The U.S. Securities and Exchange Commission (SEC) said Tuesday it had not decided whether it will reply to Coinbase’s rulemaking petition. The Wall Street regulator said it anticipates requiring four months to respond potentially and that the lawsuit against the San Francisco-based exchange is not inconsistent with any decision on rulemaking.

SEC Requests For More Time To Respond To Coinbase’s Rulemaking Request

The U.S. SEC has said it needs 120 days to respond to Coinbase’s request that it adopt new rules and clarify which crypto assets should be regarded as securities.

In a June 13 filing, the Commission said it “has not decided what action to take on Coinbase’s rulemaking petition.”

This comes after the U.S. Court of Appeals for the Third Circuit’s judge Cheryl Ann Krause — who noted the SEC’s complaint filed last week — ordered the SEC to clarify its position on the rulemaking petition from Coinbase. Judge Cheryl ordered the SEC to explain within 7 days if it intends to decline Coinbase’s request, the reasons for such a decision, or a timeline of when it expects to come to a decision.

The SEC claimed Coinbase’s “extraordinary request” for a writ of mandamus has “no merit”. The securities regulator maintained that the mandamus petition should be rejected, but it thinks it will make a recommendation “within the next 120 days.” It has offered to provide the court with a status report by Oct. 11, 2023.

“Regardless of whether the Commission determines to undertake the rulemaking sought by Coinbase, a decision the Commission has yet to make, Coinbase — like everyone else — is bound by existing law,” the SEC filing stated. “And Coinbase is free to vigorously assert its position that it has not violated that law in the current enforcement action.”

Earlier last week, the SEC hit America’s largest digital asset exchange with a suit, alleging that it operated as an unregistered securities exchange for years and “elevated its interest in increasing its profits over investors’ interests.”

Paul Grewal, the Chief Legal Officer at Coinbase, slammed the SEC’s response in a tweet, saying the agency “ignore[d] the clear statements of the Chair that confirm they have no intent to issue new rules, and instead conflate the evidence of a decision those statements provide with an argument that the statements are themselves a decision,” adding that “they refuse to commit to any deadline despite the Court’s explicit order.”

What’s Coming Next?

The SEC’s legal battle with Coinbase is only part of a wider clampdown on the fast-growing crypto sector, steered by Chair Gary Gensler, who has on multiple occasions stated that all digital assets — excluding bitcoin — are securities.
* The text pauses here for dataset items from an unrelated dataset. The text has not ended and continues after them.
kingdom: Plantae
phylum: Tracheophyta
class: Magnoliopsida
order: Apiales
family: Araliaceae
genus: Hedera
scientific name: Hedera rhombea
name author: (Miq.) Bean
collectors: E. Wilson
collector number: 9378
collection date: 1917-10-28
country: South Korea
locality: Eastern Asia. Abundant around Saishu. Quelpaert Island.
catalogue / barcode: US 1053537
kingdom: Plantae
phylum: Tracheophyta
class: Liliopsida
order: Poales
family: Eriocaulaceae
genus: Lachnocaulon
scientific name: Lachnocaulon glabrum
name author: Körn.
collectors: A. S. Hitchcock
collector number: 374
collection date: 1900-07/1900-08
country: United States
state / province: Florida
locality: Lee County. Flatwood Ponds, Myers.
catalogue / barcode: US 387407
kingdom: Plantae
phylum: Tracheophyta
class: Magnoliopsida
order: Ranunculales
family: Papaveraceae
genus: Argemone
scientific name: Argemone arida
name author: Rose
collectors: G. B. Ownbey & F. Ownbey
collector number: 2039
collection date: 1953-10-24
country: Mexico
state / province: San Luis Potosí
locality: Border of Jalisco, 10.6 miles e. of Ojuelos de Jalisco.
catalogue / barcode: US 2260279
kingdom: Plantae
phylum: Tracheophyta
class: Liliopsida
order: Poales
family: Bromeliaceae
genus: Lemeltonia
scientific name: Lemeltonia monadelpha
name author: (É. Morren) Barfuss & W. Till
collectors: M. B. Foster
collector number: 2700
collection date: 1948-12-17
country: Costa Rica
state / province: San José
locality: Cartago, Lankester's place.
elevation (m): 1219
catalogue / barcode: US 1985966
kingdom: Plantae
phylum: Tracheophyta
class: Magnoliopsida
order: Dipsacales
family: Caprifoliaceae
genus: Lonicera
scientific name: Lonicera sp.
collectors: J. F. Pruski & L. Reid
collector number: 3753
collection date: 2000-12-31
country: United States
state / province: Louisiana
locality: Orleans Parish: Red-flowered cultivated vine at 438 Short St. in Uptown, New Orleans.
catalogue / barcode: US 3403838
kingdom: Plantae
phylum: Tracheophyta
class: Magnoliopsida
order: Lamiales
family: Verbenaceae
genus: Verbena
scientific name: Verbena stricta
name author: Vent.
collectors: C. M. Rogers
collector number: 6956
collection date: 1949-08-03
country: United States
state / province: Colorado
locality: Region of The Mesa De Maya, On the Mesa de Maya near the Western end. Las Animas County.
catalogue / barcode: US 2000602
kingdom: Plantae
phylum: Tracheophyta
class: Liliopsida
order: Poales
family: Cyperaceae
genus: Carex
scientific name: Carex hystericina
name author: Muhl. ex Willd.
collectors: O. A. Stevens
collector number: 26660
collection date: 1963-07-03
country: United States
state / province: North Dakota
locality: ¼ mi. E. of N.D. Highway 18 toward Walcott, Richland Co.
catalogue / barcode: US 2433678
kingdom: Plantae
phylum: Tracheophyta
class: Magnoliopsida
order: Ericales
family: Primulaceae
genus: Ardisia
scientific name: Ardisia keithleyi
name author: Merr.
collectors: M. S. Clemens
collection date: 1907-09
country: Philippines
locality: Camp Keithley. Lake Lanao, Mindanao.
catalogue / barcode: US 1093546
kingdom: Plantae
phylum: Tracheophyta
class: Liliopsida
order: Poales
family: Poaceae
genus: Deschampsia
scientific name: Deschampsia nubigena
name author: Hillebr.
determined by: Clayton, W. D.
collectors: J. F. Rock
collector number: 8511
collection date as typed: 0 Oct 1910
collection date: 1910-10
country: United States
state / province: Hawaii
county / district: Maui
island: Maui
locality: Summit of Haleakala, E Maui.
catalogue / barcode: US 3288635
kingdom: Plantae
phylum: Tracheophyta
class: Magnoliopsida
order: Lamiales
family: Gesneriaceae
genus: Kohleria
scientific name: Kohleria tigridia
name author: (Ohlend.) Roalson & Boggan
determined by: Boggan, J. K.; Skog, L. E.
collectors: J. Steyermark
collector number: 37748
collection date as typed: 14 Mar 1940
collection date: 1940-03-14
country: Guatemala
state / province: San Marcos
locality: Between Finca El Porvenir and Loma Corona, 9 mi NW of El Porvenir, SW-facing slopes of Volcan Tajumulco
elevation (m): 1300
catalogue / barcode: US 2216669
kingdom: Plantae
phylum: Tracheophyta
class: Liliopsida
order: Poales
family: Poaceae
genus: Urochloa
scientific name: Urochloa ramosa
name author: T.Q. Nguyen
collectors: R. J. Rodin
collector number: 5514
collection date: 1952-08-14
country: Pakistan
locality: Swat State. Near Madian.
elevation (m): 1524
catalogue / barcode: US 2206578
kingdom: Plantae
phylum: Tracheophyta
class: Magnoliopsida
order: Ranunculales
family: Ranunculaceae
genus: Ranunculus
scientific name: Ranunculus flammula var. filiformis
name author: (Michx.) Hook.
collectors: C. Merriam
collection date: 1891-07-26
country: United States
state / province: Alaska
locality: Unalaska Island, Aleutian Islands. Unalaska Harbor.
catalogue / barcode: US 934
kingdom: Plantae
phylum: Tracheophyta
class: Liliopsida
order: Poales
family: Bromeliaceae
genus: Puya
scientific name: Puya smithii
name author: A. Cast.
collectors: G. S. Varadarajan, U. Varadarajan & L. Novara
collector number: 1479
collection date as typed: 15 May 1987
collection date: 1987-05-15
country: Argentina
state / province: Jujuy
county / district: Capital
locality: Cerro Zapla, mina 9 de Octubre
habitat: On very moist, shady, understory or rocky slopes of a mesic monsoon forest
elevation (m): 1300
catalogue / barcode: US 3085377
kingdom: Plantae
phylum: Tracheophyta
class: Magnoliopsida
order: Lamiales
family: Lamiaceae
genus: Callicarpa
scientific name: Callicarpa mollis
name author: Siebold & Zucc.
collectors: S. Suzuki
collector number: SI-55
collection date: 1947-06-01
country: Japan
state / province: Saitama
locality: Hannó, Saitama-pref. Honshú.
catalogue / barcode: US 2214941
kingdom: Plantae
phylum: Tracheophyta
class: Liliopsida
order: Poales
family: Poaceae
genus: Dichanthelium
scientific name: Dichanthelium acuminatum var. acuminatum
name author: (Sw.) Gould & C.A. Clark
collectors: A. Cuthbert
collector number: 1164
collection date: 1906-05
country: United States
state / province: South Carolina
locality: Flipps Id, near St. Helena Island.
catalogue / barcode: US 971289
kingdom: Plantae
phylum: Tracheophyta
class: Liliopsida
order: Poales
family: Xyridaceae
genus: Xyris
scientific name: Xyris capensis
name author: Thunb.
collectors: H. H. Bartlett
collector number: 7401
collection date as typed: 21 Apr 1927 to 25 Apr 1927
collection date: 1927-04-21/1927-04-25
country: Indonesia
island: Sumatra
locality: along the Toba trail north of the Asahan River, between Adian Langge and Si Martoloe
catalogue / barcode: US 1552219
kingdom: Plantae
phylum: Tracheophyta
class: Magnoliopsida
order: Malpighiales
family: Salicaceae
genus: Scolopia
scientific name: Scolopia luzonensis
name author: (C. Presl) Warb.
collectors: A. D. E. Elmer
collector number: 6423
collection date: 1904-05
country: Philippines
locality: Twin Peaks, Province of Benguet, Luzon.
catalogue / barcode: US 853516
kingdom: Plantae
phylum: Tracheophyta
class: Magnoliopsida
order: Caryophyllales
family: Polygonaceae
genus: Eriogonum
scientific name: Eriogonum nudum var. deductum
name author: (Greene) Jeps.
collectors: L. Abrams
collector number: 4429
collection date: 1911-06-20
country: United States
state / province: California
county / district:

A day before taking enforcement action against Coinbase, the regulator had struck Binance, its U.S. arm Binance.US, and CEO Changpeng “CZ” Zhao with 13 charges.

With the SEC’s response to Coinbase’s rulemaking petition not providing any clarity on the agency’s current stance, the crypto industry will continue to operate in an environment of legal uncertainty. This likely means a years-long litigation battle for Coinbase and Binance and an uncertain future for token projects mentioned in the two lawsuits.